Simulation of model performance as a function of data quality and quantity. Neural data were simulated using a TRF-like response with EEG-shaped noise (both filtered between 2–15 Hz) and randomly generated stimuli at different SNRs in the range [−20, −50] dB and different numbers of trials (each trial is 1 min long). Each pairing of SNR and amount of data was simulated 100 times. (A) Median correlation coefficient between the true and modeled TRF (left) and median prediction accuracy (right) as a function of data quantity and SNR. Leave-one-trial-out procedure was used to quantify prediction accuracy of the trials, and for each simulation we averaged prediction accuracies across trials.
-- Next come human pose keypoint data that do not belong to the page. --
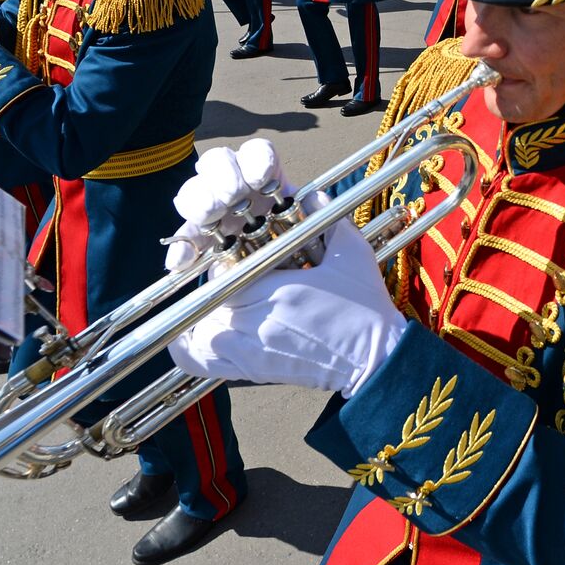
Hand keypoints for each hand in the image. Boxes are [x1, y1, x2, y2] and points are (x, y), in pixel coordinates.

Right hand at [166, 139, 327, 272]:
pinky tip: (181, 261)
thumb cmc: (306, 248)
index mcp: (266, 178)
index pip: (256, 153)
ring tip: (210, 217)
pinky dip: (180, 247)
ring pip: (194, 191)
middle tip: (232, 196)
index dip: (256, 159)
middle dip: (223, 175)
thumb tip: (318, 199)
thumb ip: (319, 213)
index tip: (261, 179)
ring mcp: (215, 212)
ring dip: (199, 201)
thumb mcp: (320, 228)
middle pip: (217, 162)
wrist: (297, 285)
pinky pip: (184, 238)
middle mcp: (237, 188)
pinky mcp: (200, 241)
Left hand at [167, 218, 404, 395]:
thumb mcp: (350, 252)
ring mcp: (249, 351)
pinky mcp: (252, 371)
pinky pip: (202, 363)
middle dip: (217, 285)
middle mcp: (254, 322)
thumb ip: (326, 217)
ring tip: (214, 305)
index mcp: (273, 290)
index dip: (228, 262)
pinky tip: (191, 338)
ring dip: (199, 315)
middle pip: (208, 298)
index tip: (241, 258)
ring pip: (198, 329)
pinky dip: (189, 350)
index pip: (224, 271)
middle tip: (235, 277)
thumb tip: (310, 193)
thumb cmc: (364, 306)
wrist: (375, 357)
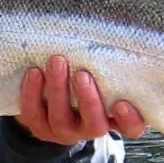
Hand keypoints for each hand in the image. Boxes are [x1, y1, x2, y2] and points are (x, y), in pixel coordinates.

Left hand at [15, 55, 146, 143]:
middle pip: (95, 124)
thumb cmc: (88, 78)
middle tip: (82, 74)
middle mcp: (91, 128)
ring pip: (61, 119)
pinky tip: (34, 72)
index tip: (122, 103)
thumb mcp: (104, 75)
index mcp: (114, 118)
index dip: (129, 120)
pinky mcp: (40, 128)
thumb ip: (112, 65)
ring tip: (56, 62)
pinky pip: (33, 114)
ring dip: (58, 90)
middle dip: (88, 100)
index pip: (131, 128)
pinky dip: (32, 93)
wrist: (52, 98)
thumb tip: (117, 31)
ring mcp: (65, 131)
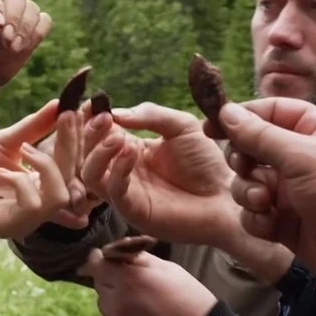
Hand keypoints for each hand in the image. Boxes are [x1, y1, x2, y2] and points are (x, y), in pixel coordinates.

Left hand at [0, 99, 81, 261]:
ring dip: (47, 166)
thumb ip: (35, 128)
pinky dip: (21, 182)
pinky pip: (31, 207)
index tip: (75, 111)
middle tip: (63, 118)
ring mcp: (22, 219)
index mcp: (40, 188)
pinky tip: (4, 170)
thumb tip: (61, 104)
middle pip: (73, 181)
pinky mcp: (4, 225)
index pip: (73, 168)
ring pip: (60, 197)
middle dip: (70, 146)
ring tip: (24, 149)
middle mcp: (36, 207)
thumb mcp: (6, 141)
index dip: (77, 141)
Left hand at [78, 249, 216, 315]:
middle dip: (106, 273)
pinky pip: (110, 313)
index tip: (105, 254)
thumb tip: (117, 251)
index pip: (97, 262)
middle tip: (124, 272)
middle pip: (98, 280)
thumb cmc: (187, 295)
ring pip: (102, 298)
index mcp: (128, 278)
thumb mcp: (165, 267)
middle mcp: (116, 298)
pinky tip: (135, 306)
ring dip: (110, 291)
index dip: (99, 257)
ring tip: (133, 291)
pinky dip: (116, 306)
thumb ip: (136, 258)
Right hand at [81, 102, 239, 245]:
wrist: (229, 195)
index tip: (90, 104)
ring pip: (90, 174)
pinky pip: (113, 191)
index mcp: (129, 149)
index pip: (97, 134)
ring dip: (97, 152)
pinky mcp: (133, 211)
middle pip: (86, 153)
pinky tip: (132, 152)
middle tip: (104, 119)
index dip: (89, 120)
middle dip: (90, 133)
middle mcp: (120, 170)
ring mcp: (125, 192)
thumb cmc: (206, 161)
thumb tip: (115, 113)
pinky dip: (118, 169)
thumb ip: (150, 115)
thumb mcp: (180, 126)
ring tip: (117, 137)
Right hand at [216, 98, 315, 302]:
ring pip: (248, 183)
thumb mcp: (304, 157)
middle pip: (252, 149)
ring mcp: (294, 193)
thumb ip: (261, 135)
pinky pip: (254, 215)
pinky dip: (257, 219)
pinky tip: (272, 226)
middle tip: (244, 169)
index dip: (240, 118)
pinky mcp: (286, 224)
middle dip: (242, 161)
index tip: (210, 127)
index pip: (270, 113)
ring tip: (265, 204)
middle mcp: (303, 159)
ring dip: (248, 193)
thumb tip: (227, 111)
Both prediction accuracy and the model estimate of the true TRF decrease with increasing amount of noise and decreasing number of trials. In light of this, we collapsed the data across conditions and plotted the relationship between prediction accuracy and model TRF to true TRF correlation across simulations (B). d-prime prediction accuracy was used to normalize for differences in the null distribution, which can vary with the frequency range of the data. Shown for each condition are the median (solid line) and the 10–90% quantiles (dashed lines). As prediction accuracy decreases, the model estimate of the true TRF gets less reliable. (C–E) Shown are example stimulations with poor, moderate, and good estimates of the TRF, respectively (C: −45 dB SNR, 64 min; D: −25 dB SNR, 4 min; E: −20 dB SNR, 64 min). The root-mean-square of the estimated TRFs were normalized in this plot to match the true TRF. The d-primes and correlations between the true and predicted model for each simulation have also been labeled in (B) using the same colors of the traces in (C–E).

FIGURE 5

Effects of stimulus-response normalization on TRF amplitude. (A) Frontocentral TRF (channel Fz) calculated from 15 min of speech-EEG data using the envelope feature. The plot shows the TRFs calculated using the original, unnormalized data (bold trace), the stimulus features scaled by a factor of 2 (dotted trace) and the neural response scaled by a factor of 2 (dashed trace). (B) The global field power – calculated as the standard deviation across all 128 EEG channels – for the same 3 conditions as in panel (A).

FIGURE 6

Fitting models to small datasets. (A) Forward model (TRF) trained on 15 min of speech-EEG data using the speech envelope feature. Left, mean cross-validation accuracy (5-fold) for frontocentral channel Fz. Error bars indicate SEM across folds. Middle, mean prediction accuracy (Pearson’s r) at Fz for validation and test sets using optimized regularization parameter. Right, optimized TRF weights at Fz. (B) Forward model trained on only 30 s of the same dataset. Left, mean cross-validation accuracy (5-fold) at Fz. Middle, mean prediction accuracy at Fz for validation and test sets using optimized regularization parameter. Right, optimized TRF weights at Fz.

FIGURE 7

Interpreting TRF weights with sub-optimal regularization. (A) Forward model performance using a limited hyperparameter search in the range [10^–1, 10⁵]. Left, mean prediction accuracy (Pearson’s r) using optimized regularization parameter, averaged across all EEG channels. Error bars indicate SEM across participants. Middle, optimized TRF weights for individual EEG channels. Darker colors indicate more posterior channels. Right, mean cross-validation accuracy as a function or regularization, averaged across participants. The maximal prediction score corresponded to a lambda value of 10^–1. (B) The same data as in panel (A) for a more exhaustive hyperparameter search in the range [10^–7, 10⁵]. This exhaustive search yielded a higher prediction accuracy than in (A), corresponding to an optimal regularization value of 10^–3.